> _EXERCISE DESCRIPTION_
Can you return, word for word, everything in the records from the line containing "Новости партнеров" down to the line containing "данных пользователей.", with both of those lines included?

++++ DATASET ENTRIES

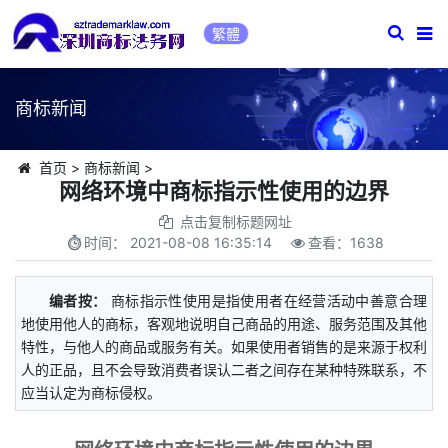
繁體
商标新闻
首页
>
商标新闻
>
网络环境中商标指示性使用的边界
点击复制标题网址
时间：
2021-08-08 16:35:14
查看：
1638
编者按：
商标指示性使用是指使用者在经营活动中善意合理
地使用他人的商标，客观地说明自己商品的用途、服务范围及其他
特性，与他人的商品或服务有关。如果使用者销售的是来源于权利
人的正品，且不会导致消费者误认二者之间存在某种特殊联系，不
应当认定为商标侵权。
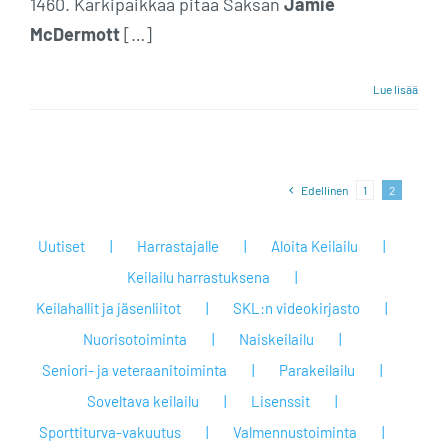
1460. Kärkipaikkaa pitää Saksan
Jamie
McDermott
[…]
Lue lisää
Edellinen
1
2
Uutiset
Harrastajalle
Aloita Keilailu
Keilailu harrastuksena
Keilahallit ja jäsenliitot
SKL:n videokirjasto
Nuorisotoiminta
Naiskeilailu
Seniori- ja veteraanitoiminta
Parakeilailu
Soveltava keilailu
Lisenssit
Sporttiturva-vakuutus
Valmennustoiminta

++++++++
++++ DATASET ENTRIES

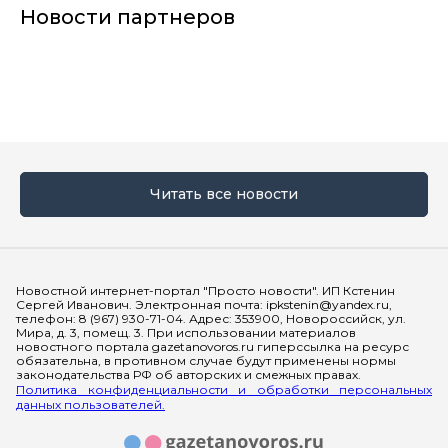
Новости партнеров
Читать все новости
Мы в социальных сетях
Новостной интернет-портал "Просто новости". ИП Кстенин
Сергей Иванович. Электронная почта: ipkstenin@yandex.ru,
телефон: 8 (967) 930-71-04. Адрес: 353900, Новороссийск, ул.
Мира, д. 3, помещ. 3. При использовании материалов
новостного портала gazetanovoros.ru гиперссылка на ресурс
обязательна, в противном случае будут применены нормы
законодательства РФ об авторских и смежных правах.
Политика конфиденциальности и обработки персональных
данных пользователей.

++++++++

> _EXERCISE RESPONSE_
Новости партнеров
Читать все новости
Мы в социальных сетях
Новостной интернет-портал "Просто новости". ИП Кстенин
Сергей Иванович. Электронная почта: ipkstenin@yandex.ru,
телефон: 8 (967) 930-71-04. Адрес: 353900, Новороссийск, ул.
Мира, д. 3, помещ. 3. При использовании материалов
новостного портала gazetanovoros.ru гиперссылка на ресурс
обязательна, в противном случае будут применены нормы
законодательства РФ об авторских и смежных правах.
Политика конфиденциальности и обработки персональных
данных пользователей.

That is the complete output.